Quais documentos devem ser enviados à contabilidade?
- Contrato de prestação de serviços;
- Invoice enviada ao cliente;
- NFS-e correspondente;
- Comprovante do pagamento realizado pelo cliente;
- Extrato mensal completo da plataforma;
- Demonstrativo da conversão e das tarifas;
- Comprovante da transferência para a conta PJ;
- Extrato bancário brasileiro;
- Informação sobre saldos mantidos em cada moeda;
- Documentos de estorno, devolução ou contestação.
Os extratos devem ser guardados mesmo quando o saldo é transferido rapidamente. Eles comprovam o caminho entre o pagador estrangeiro e a empresa brasileira.
Veja também como receber pagamento do exterior sendo PJ e como declarar recebimentos em dólar sendo PJ.
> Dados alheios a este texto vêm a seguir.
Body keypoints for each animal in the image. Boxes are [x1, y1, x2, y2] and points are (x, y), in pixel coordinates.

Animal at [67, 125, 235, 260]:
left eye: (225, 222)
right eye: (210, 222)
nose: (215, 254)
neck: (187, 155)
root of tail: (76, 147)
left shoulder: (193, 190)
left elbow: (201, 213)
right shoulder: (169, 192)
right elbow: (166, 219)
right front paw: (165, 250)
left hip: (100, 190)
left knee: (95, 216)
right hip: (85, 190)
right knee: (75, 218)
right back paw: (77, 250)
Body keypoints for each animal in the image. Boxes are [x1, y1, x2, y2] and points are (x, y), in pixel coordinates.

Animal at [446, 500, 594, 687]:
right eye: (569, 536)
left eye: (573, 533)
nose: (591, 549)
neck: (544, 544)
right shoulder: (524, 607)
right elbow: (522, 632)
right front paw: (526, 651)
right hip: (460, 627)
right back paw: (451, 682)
Erros comuns na contabilização de plataformas internacionais
- Reconhecer tudo apenas na entrada no banco: ignora o momento da receita e eventual saldo já controlado pela empresa.
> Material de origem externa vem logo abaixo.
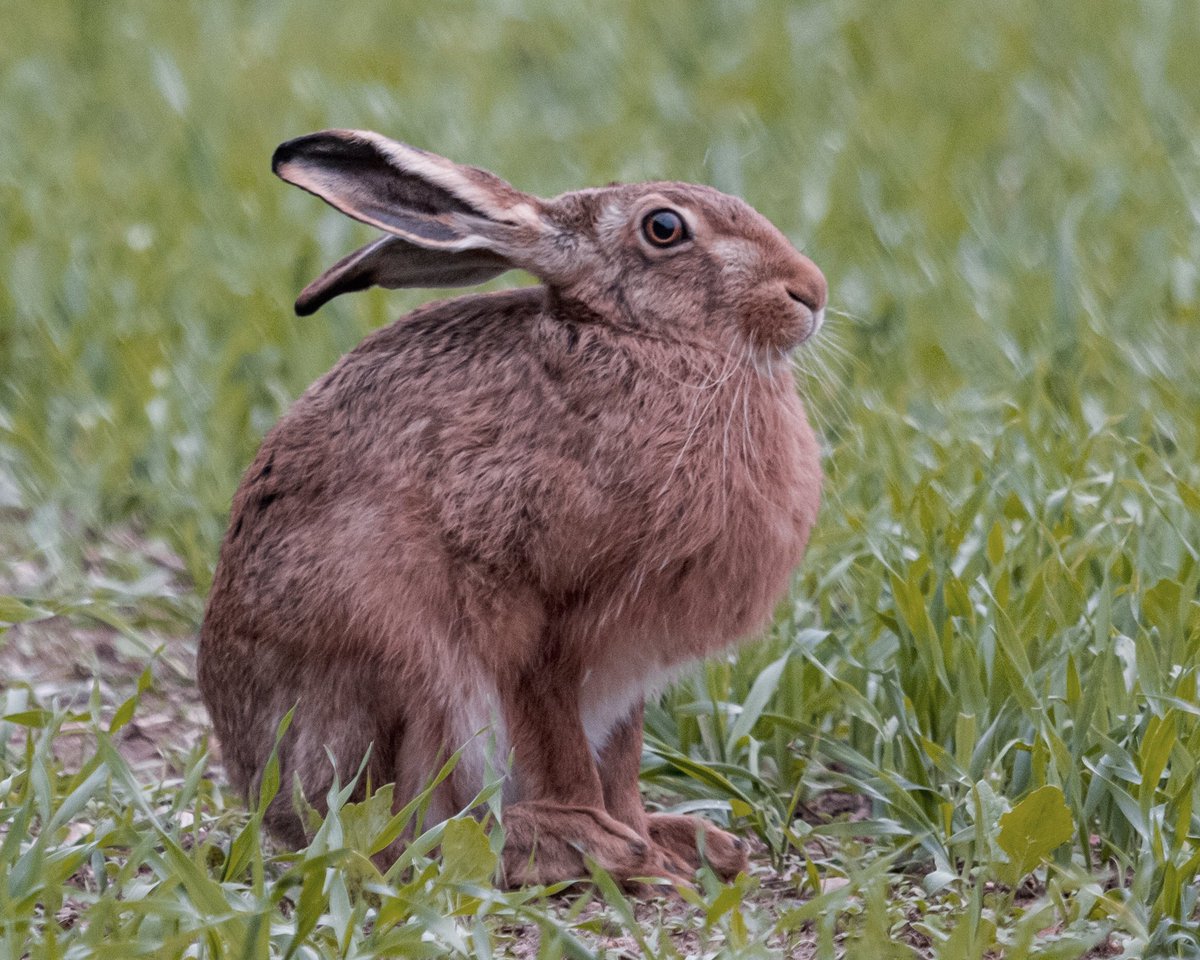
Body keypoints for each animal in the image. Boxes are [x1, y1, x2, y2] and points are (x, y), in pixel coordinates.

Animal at [198, 129, 826, 888]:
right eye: (664, 228)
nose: (810, 292)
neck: (644, 341)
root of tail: (271, 801)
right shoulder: (539, 620)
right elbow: (563, 751)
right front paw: (628, 849)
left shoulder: (626, 674)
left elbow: (619, 764)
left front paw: (650, 841)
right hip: (400, 666)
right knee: (398, 837)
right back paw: (576, 842)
- Confundir invoice com nota fiscal: os documentos têm funções diferentes.
- Usar sempre a PTAX de compra: transforma uma referência cambial em regra universal.
- Registrar somente o líquido: mistura receita, tarifas e variação cambial.
- Ignorar saldo na plataforma: deixa ativos e efeitos cambiais fora da contabilidade.
- Tratar toda diferença como tarifa: parte do valor pode ser variação cambial.
- Receber no CPF: rompe a conciliação entre o serviço do CNPJ e o pagamento.
- Não guardar extratos: dificulta provar o valor bruto e a origem dos recursos.
FAQ - Perguntas frequentes sobre contabilização de Wise, Payoneer e Husky
1. O recebimento deve ser contabilizado somente quando chega ao banco brasileiro?
Não. É preciso avaliar quando a receita foi reconhecida e quando os recursos ficaram disponíveis para a empresa.
2. A invoice substitui a NFS-e?
Não. A invoice é a fatura comercial, enquanto a NFS-e é o documento fiscal brasileiro.
3. Toda contabilização deve usar a PTAX de compra?
Não como regra automática. A conversão deve seguir a data da transação, a norma aplicável e a política contábil adotada.
4. O saldo mantido na plataforma precisa ser contabilizado?
Sim, se representar um recurso controlado pela empresa. A classificação depende das características do produto.
5. O saldo em dólar precisa ser atualizado?
Itens monetários denominados em moeda estrangeira precisam ser convertidos pela taxa de fechamento nas datas das demonstrações.
6. A taxa da plataforma reduz o valor da nota fiscal?
Em regra, não. O valor bruto da receita e a despesa cobrada pelo intermediário devem ser identificados separadamente.
7. Dólar mais alto sempre gera receita cambial?
Quando aumenta o valor em reais de um ativo monetário, pode surgir variação cambial ativa, mas o cálculo deve excluir tarifas e outros ajustes.
8. Wise, Payoneer e Husky têm o mesmo lançamento?
Não necessariamente. O lançamento depende de como o produto recebe, mantém, converte e transfere os recursos.
9. Posso contabilizar apenas com o extrato bancário?
Não é o ideal. Também são necessários contrato, invoice, NFS-e, extrato da plataforma e comprovantes da conversão.
10. Posso receber na conta pessoal e transferir depois ao CNPJ?
Essa prática deve ser evitada. O pagamento pelo serviço da empresa deve ser rastreável em contas vinculadas à pessoa jurídica.
Conclusão
A contabilização de Wise, Payoneer, Husky e plataformas semelhantes começa pela compreensão do fluxo real do dinheiro. Receita, conta a receber, saldo em moeda estrangeira, conversão, tarifa e depósito bancário não devem ser resumidos em um único valor líquido.
Quando o saldo permanece na plataforma, ele pode exigir registro e atualização cambial antes de ser enviado ao Brasil. Quando há conversão automática, ainda é necessário separar o valor bruto, os custos e a diferença de câmbio.
Com contrato, invoice, NFS-e e extratos conciliados, a contabilidade consegue reconhecer a receita corretamente, demonstrar a origem dos recursos e evitar divergências fiscais.